Talking this Friday with my co-workers I've got an impression that even the best developers may not have a clear idea what does it mean to run a major migration project to or from their systems. To be fair, before I had a very serious involvement in a couple of big data transformations, I was as clueless as anyone else. And the worst part - it is not a matter of skills, it's about a mindset! So, I decided to start a series of posts on migration. Maybe my thoughts will help somebody to shorten the learning curve!
Part 1. Magic eye
If you've run one big migration project, about 9 out of 10 times in the next one you can predict potential issues better than any astrologist. Especially if the source system was in use for more than a couple of years.

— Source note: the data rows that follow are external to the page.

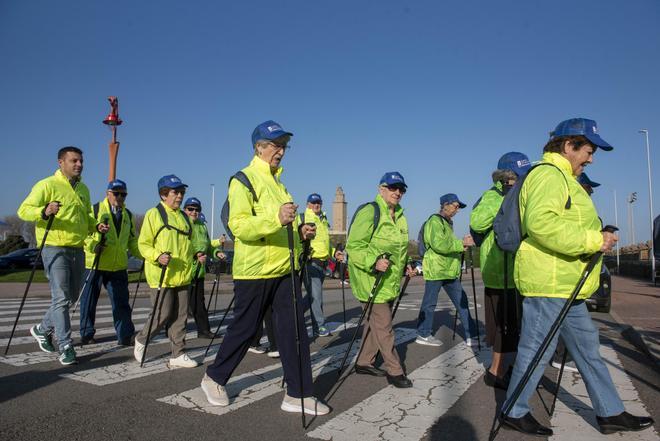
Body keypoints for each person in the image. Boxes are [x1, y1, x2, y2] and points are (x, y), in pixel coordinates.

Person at [501, 118, 654, 436]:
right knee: (536, 348)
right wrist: (594, 240)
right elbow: (542, 224)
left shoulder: (566, 178)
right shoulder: (549, 175)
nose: (592, 158)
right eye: (588, 150)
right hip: (550, 282)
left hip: (567, 284)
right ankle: (513, 411)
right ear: (568, 145)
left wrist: (597, 235)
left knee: (587, 349)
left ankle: (610, 412)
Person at [200, 120, 329, 416]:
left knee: (294, 331)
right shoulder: (242, 179)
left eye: (284, 145)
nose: (280, 151)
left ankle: (298, 393)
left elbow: (284, 224)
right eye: (275, 145)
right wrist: (277, 219)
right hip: (255, 270)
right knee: (245, 330)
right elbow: (239, 226)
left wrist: (300, 232)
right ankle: (214, 377)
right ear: (259, 147)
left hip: (284, 270)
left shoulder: (279, 184)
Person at [18, 146, 109, 365]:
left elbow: (85, 219)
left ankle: (42, 329)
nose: (79, 165)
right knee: (60, 297)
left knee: (70, 298)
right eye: (74, 161)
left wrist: (96, 226)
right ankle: (66, 345)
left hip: (77, 248)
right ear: (61, 162)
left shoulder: (83, 190)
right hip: (54, 246)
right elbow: (23, 210)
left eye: (81, 161)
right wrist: (44, 211)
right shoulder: (47, 185)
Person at [346, 172, 416, 388]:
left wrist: (406, 265)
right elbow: (354, 246)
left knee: (375, 325)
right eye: (393, 187)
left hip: (390, 282)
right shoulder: (370, 211)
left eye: (401, 189)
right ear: (381, 189)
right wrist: (373, 262)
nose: (397, 192)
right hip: (370, 280)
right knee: (384, 327)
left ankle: (364, 361)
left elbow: (399, 249)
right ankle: (395, 371)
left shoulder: (401, 216)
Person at [470, 152, 531, 389]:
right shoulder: (492, 196)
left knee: (514, 325)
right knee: (503, 326)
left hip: (517, 271)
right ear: (506, 177)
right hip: (499, 270)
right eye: (518, 176)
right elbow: (477, 222)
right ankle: (496, 372)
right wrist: (504, 202)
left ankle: (507, 369)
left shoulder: (520, 194)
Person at [133, 174, 199, 368]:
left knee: (180, 317)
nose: (179, 195)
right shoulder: (154, 214)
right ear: (163, 194)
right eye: (175, 192)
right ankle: (142, 340)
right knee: (162, 315)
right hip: (162, 275)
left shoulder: (185, 218)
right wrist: (157, 256)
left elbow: (189, 244)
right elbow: (143, 244)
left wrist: (198, 254)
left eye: (181, 192)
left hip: (183, 275)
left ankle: (178, 353)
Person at [79, 179, 141, 346]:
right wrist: (94, 246)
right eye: (116, 193)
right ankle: (87, 333)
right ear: (108, 193)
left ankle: (125, 335)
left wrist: (146, 255)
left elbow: (132, 241)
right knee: (89, 300)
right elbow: (84, 233)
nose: (120, 197)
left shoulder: (128, 215)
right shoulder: (96, 209)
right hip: (95, 263)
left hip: (118, 265)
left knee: (121, 302)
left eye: (123, 194)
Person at [416, 193, 477, 347]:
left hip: (448, 270)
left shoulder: (447, 223)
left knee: (462, 301)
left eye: (458, 208)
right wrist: (460, 244)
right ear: (446, 204)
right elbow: (438, 244)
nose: (457, 210)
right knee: (430, 303)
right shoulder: (435, 221)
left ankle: (472, 335)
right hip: (436, 269)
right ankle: (423, 333)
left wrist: (461, 244)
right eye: (456, 206)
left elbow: (447, 243)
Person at [301, 193, 343, 337]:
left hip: (323, 263)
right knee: (316, 296)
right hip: (310, 263)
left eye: (319, 202)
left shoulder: (323, 219)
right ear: (308, 204)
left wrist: (334, 252)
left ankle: (292, 316)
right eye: (313, 202)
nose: (316, 205)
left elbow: (325, 243)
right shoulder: (305, 218)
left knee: (312, 297)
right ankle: (319, 326)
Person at [183, 197, 224, 339]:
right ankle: (172, 331)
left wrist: (216, 252)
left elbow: (208, 246)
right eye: (190, 209)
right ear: (185, 210)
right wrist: (196, 255)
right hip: (184, 272)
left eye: (197, 209)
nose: (194, 212)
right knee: (180, 306)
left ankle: (204, 330)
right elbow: (181, 246)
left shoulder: (202, 226)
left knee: (199, 303)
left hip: (198, 271)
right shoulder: (182, 224)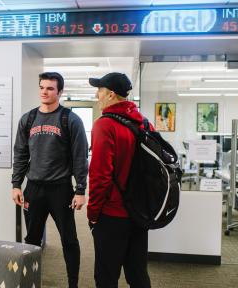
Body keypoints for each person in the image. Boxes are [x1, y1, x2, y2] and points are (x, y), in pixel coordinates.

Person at [11, 72, 89, 288]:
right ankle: (29, 281)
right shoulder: (28, 119)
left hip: (60, 190)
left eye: (50, 88)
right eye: (42, 87)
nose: (45, 92)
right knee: (32, 241)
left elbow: (80, 156)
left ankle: (72, 283)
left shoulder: (70, 119)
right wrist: (16, 184)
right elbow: (20, 154)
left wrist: (80, 189)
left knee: (69, 240)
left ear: (60, 92)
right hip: (34, 189)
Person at [87, 72, 151, 288]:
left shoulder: (104, 125)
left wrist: (93, 213)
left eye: (100, 91)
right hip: (139, 211)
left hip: (113, 213)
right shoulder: (144, 123)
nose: (98, 96)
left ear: (111, 94)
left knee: (106, 275)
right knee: (138, 273)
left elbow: (100, 176)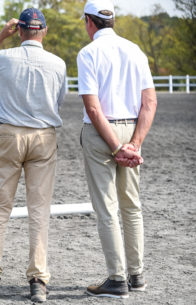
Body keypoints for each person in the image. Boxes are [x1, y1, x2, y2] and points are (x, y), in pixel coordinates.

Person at [0, 8, 66, 303]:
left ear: (21, 30)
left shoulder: (5, 57)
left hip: (10, 135)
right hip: (44, 136)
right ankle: (38, 280)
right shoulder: (58, 64)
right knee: (39, 211)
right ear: (44, 31)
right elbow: (59, 101)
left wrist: (1, 35)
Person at [77, 0, 157, 299]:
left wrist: (116, 147)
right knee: (131, 206)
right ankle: (137, 275)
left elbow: (94, 109)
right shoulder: (135, 50)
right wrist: (134, 144)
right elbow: (149, 102)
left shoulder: (88, 54)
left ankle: (117, 279)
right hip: (132, 129)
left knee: (107, 208)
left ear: (89, 21)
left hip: (102, 135)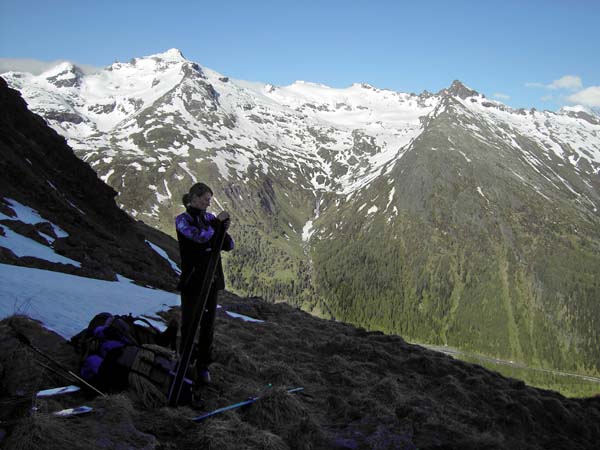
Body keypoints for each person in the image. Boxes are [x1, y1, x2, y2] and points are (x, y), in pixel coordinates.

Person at [175, 182, 234, 383]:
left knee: (208, 326)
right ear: (194, 197)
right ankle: (186, 362)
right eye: (205, 199)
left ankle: (203, 366)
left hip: (212, 279)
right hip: (193, 280)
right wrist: (216, 226)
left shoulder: (208, 218)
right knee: (190, 323)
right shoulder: (182, 220)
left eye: (209, 200)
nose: (208, 204)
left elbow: (229, 244)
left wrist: (223, 229)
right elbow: (200, 238)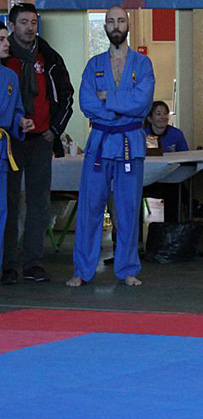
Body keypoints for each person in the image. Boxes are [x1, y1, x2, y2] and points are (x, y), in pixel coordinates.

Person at [66, 6, 154, 288]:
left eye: (120, 20)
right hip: (100, 144)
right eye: (110, 21)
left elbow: (141, 102)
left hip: (130, 144)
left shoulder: (142, 65)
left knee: (128, 210)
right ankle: (82, 270)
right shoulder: (94, 65)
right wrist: (119, 105)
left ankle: (128, 268)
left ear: (128, 25)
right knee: (90, 208)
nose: (115, 25)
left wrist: (109, 99)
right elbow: (87, 103)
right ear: (104, 27)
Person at [2, 2, 73, 286]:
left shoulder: (48, 56)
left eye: (33, 22)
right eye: (23, 22)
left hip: (41, 140)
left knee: (39, 204)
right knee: (8, 203)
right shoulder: (4, 58)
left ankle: (33, 262)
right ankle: (8, 263)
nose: (30, 27)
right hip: (9, 142)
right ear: (12, 26)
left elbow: (66, 94)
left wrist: (55, 130)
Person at [0, 23, 34, 275]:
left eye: (5, 39)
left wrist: (21, 122)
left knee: (2, 211)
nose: (6, 44)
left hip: (2, 152)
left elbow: (16, 111)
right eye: (1, 39)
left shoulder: (10, 78)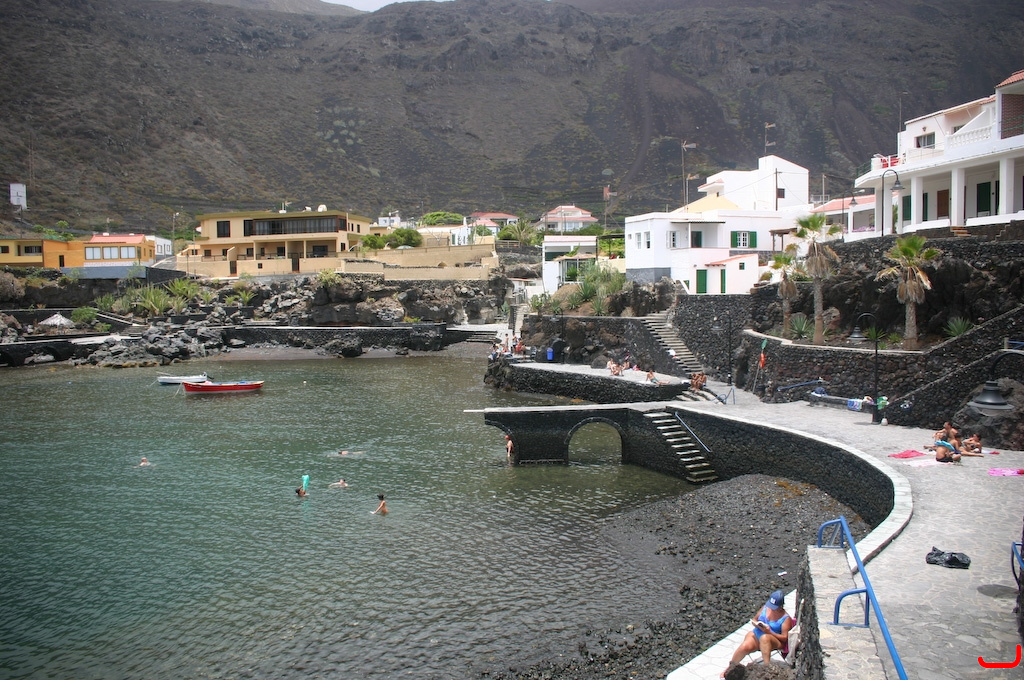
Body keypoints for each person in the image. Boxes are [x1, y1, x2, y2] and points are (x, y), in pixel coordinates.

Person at [723, 590, 793, 676]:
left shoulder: (785, 618)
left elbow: (785, 637)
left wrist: (769, 632)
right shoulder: (765, 608)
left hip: (773, 639)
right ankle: (730, 668)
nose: (771, 609)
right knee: (745, 646)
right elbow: (755, 619)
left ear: (780, 607)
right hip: (758, 633)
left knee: (765, 638)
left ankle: (767, 668)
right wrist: (757, 624)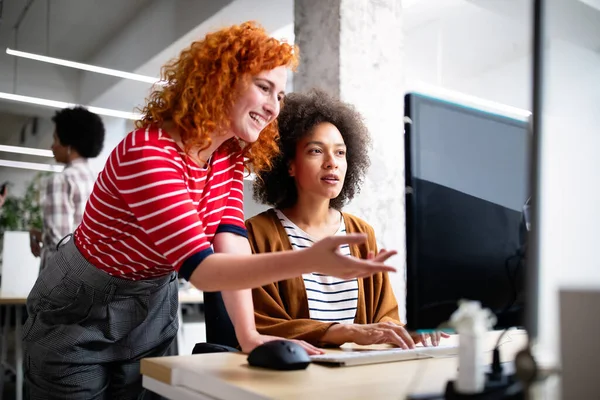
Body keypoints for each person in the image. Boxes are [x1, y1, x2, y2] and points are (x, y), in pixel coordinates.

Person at [22, 22, 397, 400]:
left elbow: (230, 242)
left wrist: (248, 336)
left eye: (280, 95)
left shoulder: (228, 156)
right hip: (82, 308)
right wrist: (308, 259)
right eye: (263, 87)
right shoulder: (149, 153)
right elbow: (203, 271)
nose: (272, 107)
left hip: (154, 303)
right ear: (220, 80)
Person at [247, 89, 448, 348]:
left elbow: (383, 318)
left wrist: (408, 331)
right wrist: (345, 332)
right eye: (316, 151)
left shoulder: (360, 233)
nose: (332, 163)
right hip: (292, 377)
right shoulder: (257, 234)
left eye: (340, 153)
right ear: (289, 165)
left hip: (356, 375)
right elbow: (262, 323)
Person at [29, 107, 105, 270]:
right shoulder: (98, 179)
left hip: (57, 280)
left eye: (56, 139)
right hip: (88, 275)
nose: (52, 146)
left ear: (69, 143)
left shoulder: (61, 180)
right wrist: (42, 235)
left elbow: (60, 243)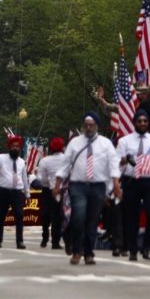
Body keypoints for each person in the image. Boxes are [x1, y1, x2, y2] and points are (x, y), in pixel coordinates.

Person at [55, 112, 121, 266]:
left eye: (91, 125)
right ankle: (77, 251)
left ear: (97, 126)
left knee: (92, 221)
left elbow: (113, 165)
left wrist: (116, 184)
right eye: (86, 125)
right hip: (78, 185)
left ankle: (89, 253)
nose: (89, 128)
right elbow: (65, 164)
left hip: (98, 186)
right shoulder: (75, 143)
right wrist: (57, 184)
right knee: (78, 217)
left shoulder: (106, 144)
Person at [117, 110, 150, 262]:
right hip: (131, 181)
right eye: (140, 121)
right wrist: (123, 161)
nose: (142, 123)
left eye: (145, 121)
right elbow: (116, 164)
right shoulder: (125, 141)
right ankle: (132, 249)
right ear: (135, 122)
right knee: (131, 216)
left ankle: (147, 247)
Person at [0, 135, 30, 249]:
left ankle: (20, 242)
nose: (15, 148)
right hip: (4, 191)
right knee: (1, 217)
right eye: (13, 146)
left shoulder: (22, 162)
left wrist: (27, 193)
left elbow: (24, 178)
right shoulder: (2, 158)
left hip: (17, 192)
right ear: (9, 147)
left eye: (17, 146)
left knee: (19, 216)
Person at [36, 137, 67, 250]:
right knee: (58, 217)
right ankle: (56, 241)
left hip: (48, 190)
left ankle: (45, 238)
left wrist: (48, 183)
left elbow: (41, 178)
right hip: (63, 190)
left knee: (46, 215)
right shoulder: (66, 159)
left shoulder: (45, 161)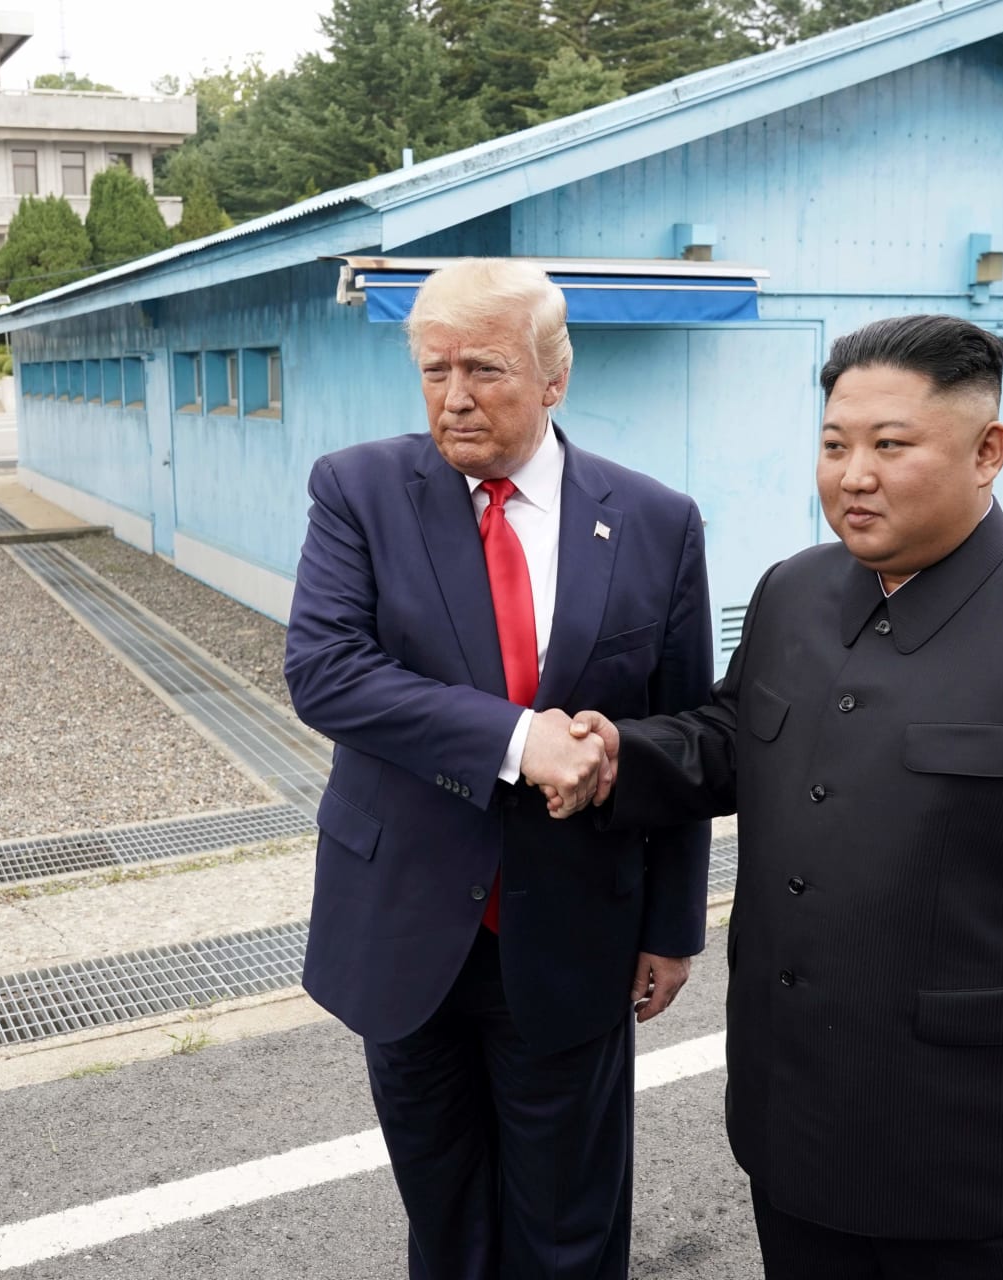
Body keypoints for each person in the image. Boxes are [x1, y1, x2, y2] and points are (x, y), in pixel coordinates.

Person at [558, 314, 1003, 1279]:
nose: (853, 474)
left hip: (979, 1140)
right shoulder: (794, 592)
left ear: (988, 452)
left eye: (890, 446)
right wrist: (619, 753)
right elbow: (736, 737)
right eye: (834, 444)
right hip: (794, 1114)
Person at [283, 258, 714, 1279]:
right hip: (407, 926)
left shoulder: (657, 520)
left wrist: (673, 925)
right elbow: (326, 671)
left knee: (569, 1225)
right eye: (433, 369)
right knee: (446, 1221)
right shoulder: (360, 490)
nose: (454, 395)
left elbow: (683, 739)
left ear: (555, 375)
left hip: (573, 929)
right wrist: (521, 742)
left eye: (483, 367)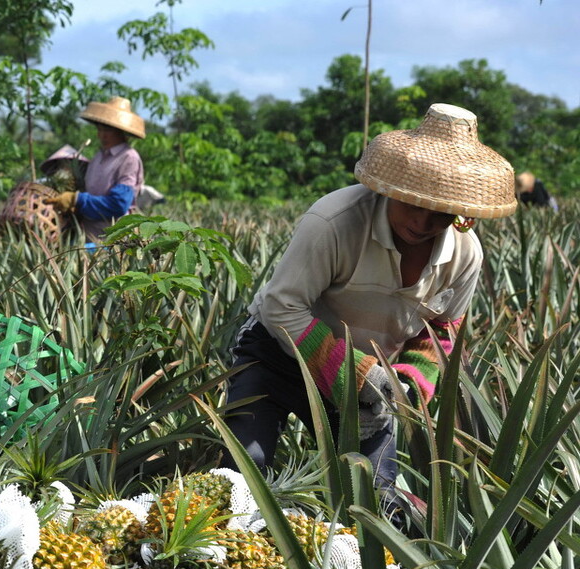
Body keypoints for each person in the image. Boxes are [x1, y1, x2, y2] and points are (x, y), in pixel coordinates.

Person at [221, 103, 515, 504]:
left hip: (373, 388)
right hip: (277, 355)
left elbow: (444, 332)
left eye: (442, 214)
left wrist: (405, 389)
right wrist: (360, 376)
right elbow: (281, 307)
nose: (424, 224)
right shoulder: (334, 222)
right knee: (245, 470)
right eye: (414, 204)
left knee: (374, 499)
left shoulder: (466, 255)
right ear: (392, 189)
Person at [45, 96, 145, 243]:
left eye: (108, 129)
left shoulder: (128, 158)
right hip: (87, 236)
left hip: (112, 241)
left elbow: (119, 204)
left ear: (120, 131)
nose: (101, 135)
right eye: (100, 128)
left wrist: (77, 199)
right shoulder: (98, 157)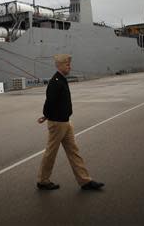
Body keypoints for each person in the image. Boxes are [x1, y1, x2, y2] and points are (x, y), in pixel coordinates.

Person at [37, 54, 104, 191]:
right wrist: (46, 116)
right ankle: (42, 180)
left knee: (74, 151)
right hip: (57, 124)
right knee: (51, 152)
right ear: (60, 65)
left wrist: (46, 116)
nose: (70, 66)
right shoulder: (55, 81)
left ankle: (85, 181)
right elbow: (49, 102)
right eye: (67, 64)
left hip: (65, 122)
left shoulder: (61, 79)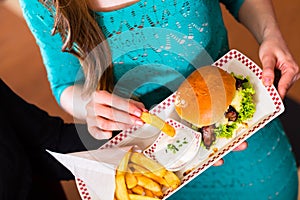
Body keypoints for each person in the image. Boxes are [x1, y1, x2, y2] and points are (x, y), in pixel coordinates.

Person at [19, 0, 299, 199]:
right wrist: (90, 107)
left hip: (239, 133)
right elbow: (65, 84)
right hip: (148, 165)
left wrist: (269, 34)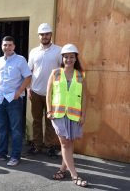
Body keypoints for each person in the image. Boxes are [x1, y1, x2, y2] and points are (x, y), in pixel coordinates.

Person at [46, 44, 87, 187]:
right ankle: (74, 175)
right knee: (65, 143)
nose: (68, 59)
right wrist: (49, 110)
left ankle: (62, 169)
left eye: (71, 57)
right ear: (62, 58)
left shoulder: (80, 75)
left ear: (76, 58)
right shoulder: (56, 72)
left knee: (70, 143)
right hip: (58, 114)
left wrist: (83, 114)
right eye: (66, 57)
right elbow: (49, 93)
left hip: (74, 115)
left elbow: (84, 97)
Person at [0, 36, 31, 166]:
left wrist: (19, 92)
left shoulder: (20, 60)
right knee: (2, 128)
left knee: (16, 129)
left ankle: (15, 156)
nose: (7, 47)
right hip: (0, 99)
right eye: (5, 45)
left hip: (14, 99)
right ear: (2, 46)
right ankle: (1, 154)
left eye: (10, 45)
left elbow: (28, 77)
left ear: (14, 46)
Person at [27, 23, 62, 157]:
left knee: (51, 121)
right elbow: (28, 71)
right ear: (39, 36)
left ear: (51, 35)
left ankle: (50, 146)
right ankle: (37, 145)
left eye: (47, 34)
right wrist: (28, 88)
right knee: (36, 120)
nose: (45, 36)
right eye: (42, 34)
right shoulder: (34, 52)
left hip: (52, 93)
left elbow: (62, 71)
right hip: (35, 92)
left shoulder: (58, 50)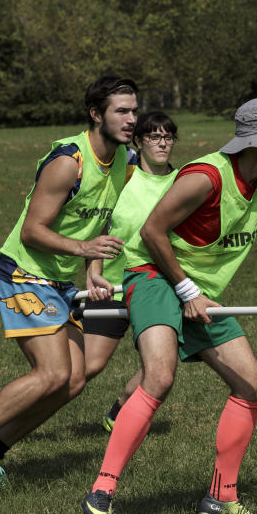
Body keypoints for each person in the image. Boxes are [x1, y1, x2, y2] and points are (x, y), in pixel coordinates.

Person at [80, 97, 257, 514]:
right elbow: (151, 231)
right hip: (153, 276)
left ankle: (221, 497)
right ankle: (102, 491)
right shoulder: (205, 177)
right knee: (160, 376)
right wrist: (186, 290)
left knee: (253, 384)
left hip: (197, 289)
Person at [0, 76, 138, 496]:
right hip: (21, 272)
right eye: (121, 111)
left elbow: (102, 224)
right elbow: (33, 230)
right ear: (97, 114)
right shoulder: (68, 161)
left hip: (55, 278)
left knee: (74, 379)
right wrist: (82, 246)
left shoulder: (123, 162)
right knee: (52, 372)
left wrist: (93, 267)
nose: (131, 119)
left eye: (134, 110)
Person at [81, 111, 180, 432]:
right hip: (112, 284)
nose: (162, 143)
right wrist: (93, 271)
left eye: (168, 137)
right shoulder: (122, 179)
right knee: (87, 366)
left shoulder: (183, 183)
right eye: (154, 136)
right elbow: (96, 227)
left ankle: (119, 412)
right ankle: (29, 404)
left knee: (161, 365)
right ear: (138, 141)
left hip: (156, 286)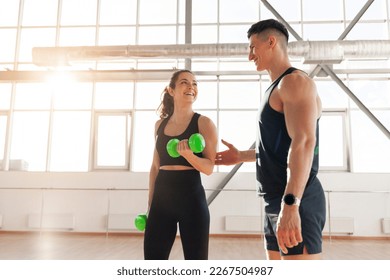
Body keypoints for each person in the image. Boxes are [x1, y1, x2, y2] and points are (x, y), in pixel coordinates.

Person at [215, 19, 326, 260]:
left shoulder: (294, 82)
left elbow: (304, 143)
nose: (250, 55)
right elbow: (280, 149)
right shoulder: (276, 87)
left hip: (297, 198)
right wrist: (242, 156)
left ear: (271, 42)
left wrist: (291, 204)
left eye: (252, 47)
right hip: (275, 198)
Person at [144, 69, 218, 260]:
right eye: (185, 82)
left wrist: (189, 156)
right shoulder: (159, 125)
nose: (191, 87)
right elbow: (154, 167)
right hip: (161, 200)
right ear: (171, 90)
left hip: (192, 200)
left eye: (194, 84)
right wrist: (151, 203)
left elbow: (209, 167)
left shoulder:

- if you see DATE information, stored as text - there will be some percentage of data corruption. Not only format could be wrong! Don't bee surprised to see "I don't know" there.
- if you see a NUMBER field with the name AGE - unless you cleanse the data, you may have somebody born in the times of Ancient Rome. I am not joking - in the migration project I am doing right now I've got a couple of guys with birthday somewhere around 1 Century AD. Overall, if you are migrating from the system that has been operational in 90-ies, you MUST check for the quality of DATE fields. Sorry, Y2K problem is still around :-)
- if you see generic tables serving as parents in associations - there will be some number of strange relationships. For example, in the table PARTY we store both schools and offices. In the separate table we store school officials. I can bet, that at least one non-school office will have a dean :-)
- if there is a column storing "type" attribute - there will be some number of rows with types that cannot be explained by anybody.
- if there is a structure with start/end dates that normally should describe a logical chain - there will be always be a couple of overlapping ranges that just don't make sense. Or there will be unexplainable gaps!
- if you see ID in the column without associated FK - be prepared for child rows pointing to non-existing objects.
I could count even more issues, but the pattern is very clear - all of those cases describe business rules not enforced in the database. Developers usually "hope" that application-enforced rules will be sufficient enough to keep proper data quality. Unfortunately, everybody forgets about feeds, services, batch jobs etc that work directly with the database. In that case (unless you have very clear server-side documentation) people do not often even know about existing rules!
Summary of part 1: data quality should be enforced as close to data layer as possible. All special cases should be documented and available to anybody working with the database directly.